I realize that my position is awkwardly perched at the apex of a doubly slippery slope with homicide on the right and suicide on the left, and that is precisely why I turned the phrase “surrendering a life.” The sentence of death was already pronounced so it isn’t exactly suicide. And death is only by consent so it isn’t exactly homicide either. I think to make this solution ethically sound, both the prison warden and the prisoner should simultaneously press a button or throw a switch to induce death. The death certificate could not then conclusively ascertain whether the manner of death was homicide or suicide.
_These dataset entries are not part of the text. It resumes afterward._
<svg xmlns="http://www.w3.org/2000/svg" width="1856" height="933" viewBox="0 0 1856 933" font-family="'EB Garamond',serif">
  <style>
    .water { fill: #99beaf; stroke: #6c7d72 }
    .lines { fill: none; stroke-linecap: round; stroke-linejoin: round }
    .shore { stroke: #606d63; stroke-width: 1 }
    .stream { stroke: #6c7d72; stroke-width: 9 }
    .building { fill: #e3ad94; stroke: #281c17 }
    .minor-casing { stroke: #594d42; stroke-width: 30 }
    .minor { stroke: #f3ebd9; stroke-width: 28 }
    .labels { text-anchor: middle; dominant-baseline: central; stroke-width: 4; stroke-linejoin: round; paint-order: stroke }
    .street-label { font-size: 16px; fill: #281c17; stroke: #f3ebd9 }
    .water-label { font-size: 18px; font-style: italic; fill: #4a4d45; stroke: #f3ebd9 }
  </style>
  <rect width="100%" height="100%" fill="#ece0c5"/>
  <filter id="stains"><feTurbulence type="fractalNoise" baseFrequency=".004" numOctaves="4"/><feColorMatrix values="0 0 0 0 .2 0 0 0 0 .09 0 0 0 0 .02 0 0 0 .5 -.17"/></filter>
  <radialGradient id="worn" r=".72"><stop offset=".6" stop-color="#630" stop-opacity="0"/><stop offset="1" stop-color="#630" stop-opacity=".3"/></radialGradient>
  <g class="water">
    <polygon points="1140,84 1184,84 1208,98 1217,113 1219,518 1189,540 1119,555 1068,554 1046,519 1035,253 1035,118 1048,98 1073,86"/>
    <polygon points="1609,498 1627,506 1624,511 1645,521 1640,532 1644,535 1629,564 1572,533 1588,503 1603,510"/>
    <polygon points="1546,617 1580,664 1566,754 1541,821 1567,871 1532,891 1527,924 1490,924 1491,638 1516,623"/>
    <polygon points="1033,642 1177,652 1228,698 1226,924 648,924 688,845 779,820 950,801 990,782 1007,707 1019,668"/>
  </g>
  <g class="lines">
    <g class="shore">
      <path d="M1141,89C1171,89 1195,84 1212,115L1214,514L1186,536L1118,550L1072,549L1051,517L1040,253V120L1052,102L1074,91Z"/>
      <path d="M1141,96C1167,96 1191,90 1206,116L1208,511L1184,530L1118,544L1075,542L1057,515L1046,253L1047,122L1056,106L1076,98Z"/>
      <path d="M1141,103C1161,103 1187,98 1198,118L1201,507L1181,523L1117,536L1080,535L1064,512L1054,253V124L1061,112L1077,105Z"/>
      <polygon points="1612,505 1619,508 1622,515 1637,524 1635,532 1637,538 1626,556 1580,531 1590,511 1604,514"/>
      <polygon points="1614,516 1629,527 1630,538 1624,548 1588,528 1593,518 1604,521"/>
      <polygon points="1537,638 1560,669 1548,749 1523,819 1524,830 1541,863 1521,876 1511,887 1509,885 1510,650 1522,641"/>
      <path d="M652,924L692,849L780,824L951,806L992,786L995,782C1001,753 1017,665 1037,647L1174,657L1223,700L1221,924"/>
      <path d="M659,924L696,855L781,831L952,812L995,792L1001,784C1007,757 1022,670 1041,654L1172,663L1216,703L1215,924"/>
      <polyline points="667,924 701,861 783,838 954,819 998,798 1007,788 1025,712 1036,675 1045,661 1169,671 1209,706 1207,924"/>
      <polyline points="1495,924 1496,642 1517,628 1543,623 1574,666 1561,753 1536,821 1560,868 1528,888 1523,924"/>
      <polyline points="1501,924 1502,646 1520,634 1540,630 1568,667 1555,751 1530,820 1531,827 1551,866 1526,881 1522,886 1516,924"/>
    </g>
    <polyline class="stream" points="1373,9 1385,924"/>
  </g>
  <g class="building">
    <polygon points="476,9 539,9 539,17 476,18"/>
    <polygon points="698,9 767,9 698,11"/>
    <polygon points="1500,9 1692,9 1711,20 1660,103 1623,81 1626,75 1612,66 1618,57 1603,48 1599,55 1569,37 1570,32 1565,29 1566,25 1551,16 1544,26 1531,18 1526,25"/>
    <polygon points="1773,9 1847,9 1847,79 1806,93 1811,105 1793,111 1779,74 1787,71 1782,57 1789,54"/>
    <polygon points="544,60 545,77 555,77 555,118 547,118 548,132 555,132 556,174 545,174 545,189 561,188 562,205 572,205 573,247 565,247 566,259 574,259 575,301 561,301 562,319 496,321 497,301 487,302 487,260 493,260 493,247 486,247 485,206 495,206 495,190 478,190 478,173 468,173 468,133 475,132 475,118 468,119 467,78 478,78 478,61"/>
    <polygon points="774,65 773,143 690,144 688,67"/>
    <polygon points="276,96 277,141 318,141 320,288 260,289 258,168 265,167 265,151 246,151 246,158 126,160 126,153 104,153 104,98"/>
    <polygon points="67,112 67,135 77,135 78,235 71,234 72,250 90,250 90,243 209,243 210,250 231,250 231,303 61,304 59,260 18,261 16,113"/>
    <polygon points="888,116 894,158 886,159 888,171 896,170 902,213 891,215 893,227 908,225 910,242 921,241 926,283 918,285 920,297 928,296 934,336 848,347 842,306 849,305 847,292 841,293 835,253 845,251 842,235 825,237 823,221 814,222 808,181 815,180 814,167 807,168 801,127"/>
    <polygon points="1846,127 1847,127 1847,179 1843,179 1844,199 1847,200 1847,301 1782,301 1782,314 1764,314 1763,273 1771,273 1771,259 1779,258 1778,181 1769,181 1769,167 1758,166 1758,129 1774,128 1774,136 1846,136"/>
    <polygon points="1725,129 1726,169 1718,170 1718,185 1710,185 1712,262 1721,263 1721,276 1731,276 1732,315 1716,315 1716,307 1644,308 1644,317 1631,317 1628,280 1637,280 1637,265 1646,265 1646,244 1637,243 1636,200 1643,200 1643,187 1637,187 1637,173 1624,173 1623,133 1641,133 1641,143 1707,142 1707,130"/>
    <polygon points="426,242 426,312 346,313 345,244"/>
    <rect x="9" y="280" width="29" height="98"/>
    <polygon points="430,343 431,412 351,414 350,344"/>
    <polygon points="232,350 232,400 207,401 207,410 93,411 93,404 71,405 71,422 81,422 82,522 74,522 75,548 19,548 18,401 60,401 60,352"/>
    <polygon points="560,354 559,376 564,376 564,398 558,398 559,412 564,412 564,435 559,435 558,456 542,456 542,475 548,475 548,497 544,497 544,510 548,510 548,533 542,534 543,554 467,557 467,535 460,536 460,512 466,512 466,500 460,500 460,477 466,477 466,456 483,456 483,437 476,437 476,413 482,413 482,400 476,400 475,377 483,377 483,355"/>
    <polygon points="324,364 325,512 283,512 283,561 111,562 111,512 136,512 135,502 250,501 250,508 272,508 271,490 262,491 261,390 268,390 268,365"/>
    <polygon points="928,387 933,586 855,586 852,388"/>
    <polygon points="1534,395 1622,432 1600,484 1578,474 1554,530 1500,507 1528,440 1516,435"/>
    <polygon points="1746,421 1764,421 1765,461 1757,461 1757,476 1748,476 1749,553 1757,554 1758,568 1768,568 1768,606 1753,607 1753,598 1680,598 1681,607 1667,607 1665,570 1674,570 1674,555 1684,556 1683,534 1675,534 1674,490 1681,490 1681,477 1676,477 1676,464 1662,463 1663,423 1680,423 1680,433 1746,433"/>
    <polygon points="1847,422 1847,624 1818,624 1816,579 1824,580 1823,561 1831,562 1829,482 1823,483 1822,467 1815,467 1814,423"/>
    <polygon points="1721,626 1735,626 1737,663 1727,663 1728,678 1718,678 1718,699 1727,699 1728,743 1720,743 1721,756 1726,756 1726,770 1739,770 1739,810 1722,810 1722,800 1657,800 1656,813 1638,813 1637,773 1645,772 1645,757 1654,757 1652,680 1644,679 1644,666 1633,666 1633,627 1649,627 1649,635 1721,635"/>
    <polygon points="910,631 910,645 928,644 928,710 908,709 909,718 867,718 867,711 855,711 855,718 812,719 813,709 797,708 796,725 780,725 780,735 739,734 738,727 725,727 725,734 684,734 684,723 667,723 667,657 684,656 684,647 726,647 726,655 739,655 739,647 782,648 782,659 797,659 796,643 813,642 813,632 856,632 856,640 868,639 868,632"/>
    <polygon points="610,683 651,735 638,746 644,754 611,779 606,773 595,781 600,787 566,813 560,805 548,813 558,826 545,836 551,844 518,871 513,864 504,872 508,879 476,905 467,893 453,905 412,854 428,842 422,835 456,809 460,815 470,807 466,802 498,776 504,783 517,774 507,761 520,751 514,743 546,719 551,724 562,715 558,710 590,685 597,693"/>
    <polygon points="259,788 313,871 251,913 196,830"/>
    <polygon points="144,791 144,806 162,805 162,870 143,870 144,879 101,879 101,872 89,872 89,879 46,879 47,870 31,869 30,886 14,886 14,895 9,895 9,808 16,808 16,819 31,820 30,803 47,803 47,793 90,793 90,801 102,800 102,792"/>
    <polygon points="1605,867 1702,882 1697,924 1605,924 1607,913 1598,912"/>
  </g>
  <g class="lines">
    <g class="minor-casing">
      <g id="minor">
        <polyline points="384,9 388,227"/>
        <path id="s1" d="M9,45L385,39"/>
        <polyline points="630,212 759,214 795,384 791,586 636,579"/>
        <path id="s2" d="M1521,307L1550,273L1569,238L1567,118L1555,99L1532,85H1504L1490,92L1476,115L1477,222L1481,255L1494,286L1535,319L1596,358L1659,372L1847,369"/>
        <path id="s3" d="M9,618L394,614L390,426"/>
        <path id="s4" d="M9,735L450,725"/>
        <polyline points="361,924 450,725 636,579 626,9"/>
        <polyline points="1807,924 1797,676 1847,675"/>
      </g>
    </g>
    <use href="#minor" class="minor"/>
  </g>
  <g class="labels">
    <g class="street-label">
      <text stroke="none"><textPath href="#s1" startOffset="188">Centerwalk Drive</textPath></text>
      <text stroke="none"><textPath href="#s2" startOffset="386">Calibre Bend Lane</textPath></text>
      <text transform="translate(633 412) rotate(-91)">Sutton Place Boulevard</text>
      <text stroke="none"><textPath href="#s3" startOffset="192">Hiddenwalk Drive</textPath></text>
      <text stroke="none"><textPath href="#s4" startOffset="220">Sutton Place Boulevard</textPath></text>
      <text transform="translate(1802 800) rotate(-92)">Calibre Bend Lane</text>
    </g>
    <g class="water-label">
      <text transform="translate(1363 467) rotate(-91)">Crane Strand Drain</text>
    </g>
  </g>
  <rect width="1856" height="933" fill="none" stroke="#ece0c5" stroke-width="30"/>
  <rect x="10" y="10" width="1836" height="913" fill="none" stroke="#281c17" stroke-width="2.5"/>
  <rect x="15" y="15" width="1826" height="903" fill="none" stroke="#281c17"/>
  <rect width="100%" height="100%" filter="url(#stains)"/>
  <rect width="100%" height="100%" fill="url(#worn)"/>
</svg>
It would necessarily remain blank or a new statement of the manner of death would have to be devised.

In some ways the homicide/suicide dilemma shadows the decisions faced by occupants of the World Trade Center on Sept 11, 2001. Understand that by no means am I comparing those innocent civilians to convicted prisoners, but rather I am attempting to remove the prior contemplation from questions of guilt and innocence, judgment and justice, ethic and law. The transposed question is this: Is leaping to one’s death from a building engulfed in flames suicide or homicide? The argument can go both ways. Persons who perish in fires are generally presumed to first lose consciousness from hypoxia or head trauma and thus are not believed to suffer the agony of flames. I cannot say what I would choose were I in that situation, but I do know that those who chose to jump knew that several strangers imposed a death sentence on them that day and somewhere in the nebulous gray they chose what seemed most fitting to them. No one can definitively judge the decision to burn or to jump as cowardice or courage or both or neither.

All human life is sacred and the loss of any life is tragic. Our society views suicide as an illness and homicide as a crime. Two wrongs do not make a right, but perhaps in the absolute midpoint lies an undefined coordinate that is neither right nor wrong. And perhaps how we embrace this hypothesis will also serve to inform our views on physician-assisted suicide.